The society has gathered more than 70 oral histories from early Henderson residents, hosts the occasional lecture for its “Henderson Speaks” series and has held photo identification sessions, where people are asked to come out and help identify people and events in old photographs. Also, the society recently hired an executive director, and it has ideas in the pipeline for projects geared toward elementary school students.

“You always have to have a critical mass of people who are willing to be involved, and willing to keep working and willing to keep doing the projects,” Hall-Patton said.

But they aren’t the first people of Henderson who were interested in preserving its history.

According to Hall-Patton, the Clark County Museum came out of a subcommittee of the Henderson Chamber of Commerce in 1967.

“There wouldn’t be a museum here if they hadn’t seen a need for a recognition of the history of Southern Nevada,” Hall-Patton said.

Starting now

Hall-Patton, who has been running museums for 38 years all over the country, said there are unique opportunities for a newer community such as Henderson to begin collecting the area’s history now, rather than later.

“The opportunities are interesting, because at this point, you can have one of the people who helped incorporate the city — one of the first city council people, on the (historical society) board,” Hall-Patton said. “You are not going to be sitting there looking at each other, saying, ‘I wish we had talked to X,’ because he’s sitting next to you.”

Hall-Patton is referring to 92-year-old Lou La Porta, who serves as the historical society’s president.

La Porta has lived in Henderson since his honorable discharge in 1945 from the armed forces after serving as a bombardier during World War II. He was part of the original team that steered the town into cityhood, served as a Henderson councilman from 1953 to 1959, and is now leading the historical society in its efforts.
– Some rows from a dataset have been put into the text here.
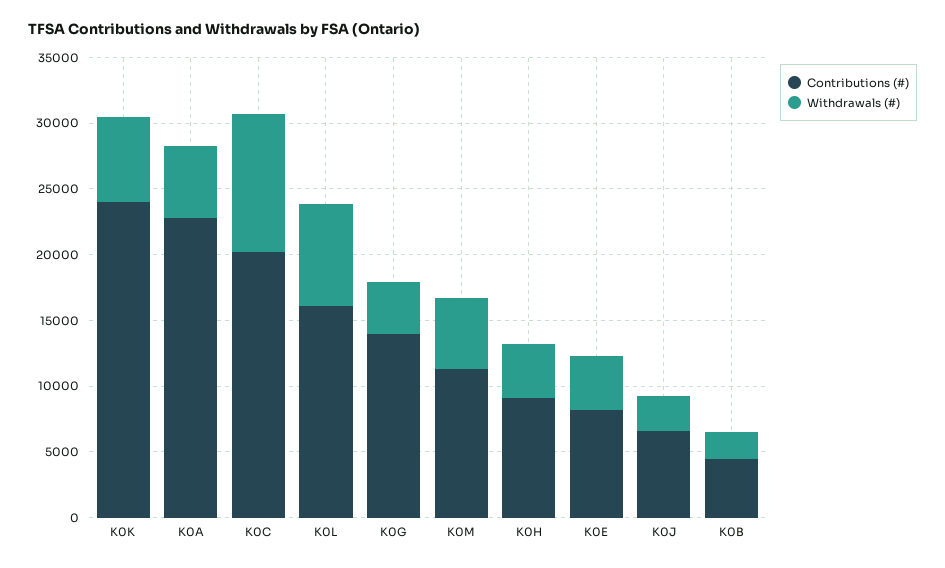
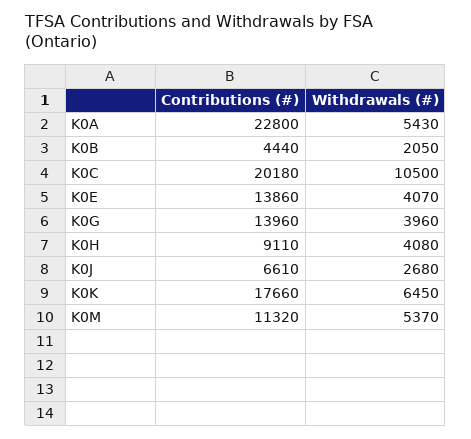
  {
    "Contributions (#)": {
-     "K0K": 24000,
+     "K0K": 17660,
      "K0A": 22800,
      "K0C": 20180,
-     "K0L": 16000,
      "K0G": 13960,
      "K0M": 11320,
      "K0H": 9110,
-     "K0E": 8000,
+     "K0E": 13860,
      "K0J": 6610,
      "K0B": 4440
    },
    "Withdrawals (#)": {
      "K0K": 6450,
      "K0A": 5430,
      "K0C": 10500,
-     "K0L": 8000,
      "K0G": 3960,
      "K0M": 5370,
      "K0H": 4080,
      "K0E": 4070,
      "K0J": 2680,
      "K0B": 2050
    }
  }

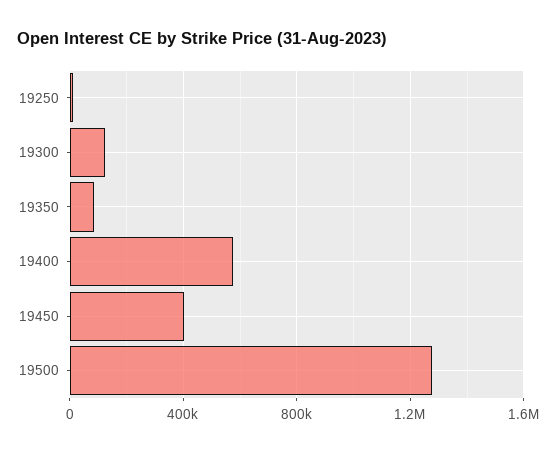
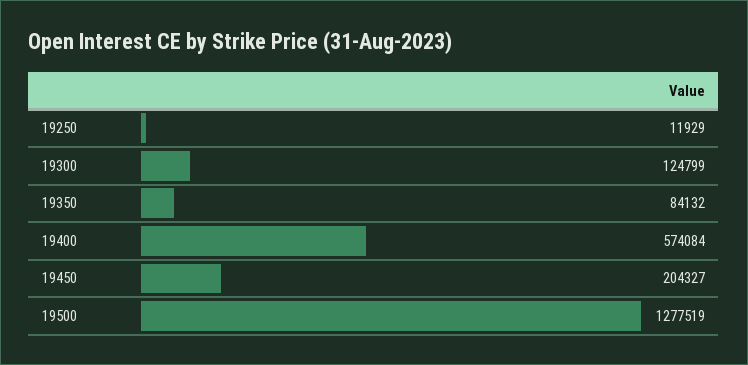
  {
    "19250": 11929,
    "19300": 124799,
    "19350": 84132,
    "19400": 574084,
-   "19450": 400000,
+   "19450": 204327,
    "19500": 1277519
  }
“If you live in an area and don’t know what it’s all about, then you’re lost,” La Porta said.

It’s also much easier, Hall-Patton said, for an accurate photo history to be collected from a newer community like Henderson compared with one that was founded 300 years ago.

“Try finding those early photographs, even ones from 100 years ago,” he said. “Unless you’re lucky and somebody donated them, it’s very hard to find. Here, they’re out there and in private hands many times. So that, 50 years, or 100 years from now, it’s not going to be, ‘I wish we had done this.’ It will be, ‘Thank you for doing it.’”

Hahn agreed.

“That’s why the historical society is important now, instead of trying to develop something 100 years from now, and go back, and think about, ‘what was it?’” she said.

Rich history

While Hahn, Starr, Watson and La Porta-Haynes have a personal interest in telling the city’s story seeing as they grew up here, people who are new to the community, whose population now stands at 285,667, should, too.

Hall-Patton said Henderson’s history is wrapped up strongly with that of the United States.

“The impact of World War II, the impact on the West, the impact of water, the impact of gaming, the impact of war industries,” he said. “Even the growth of bedroom communities and suburbia. All of that is part of the story of Henderson.”

Because many of the people who live in Henderson are from somewhere else, it can be challenging to tell that story.

“Wherever you move to, it’s always the way you find it whenever you get there,” he said. “You do have to work a little bit because you’re starting from zero, or maybe below zero, to get to where people have a sense of the history. It’s very hard for people to understand, how did it get to that point. That’s the story that the historical society, as I see it, is trying to tell, and help people understand that there’s a really rich history here.”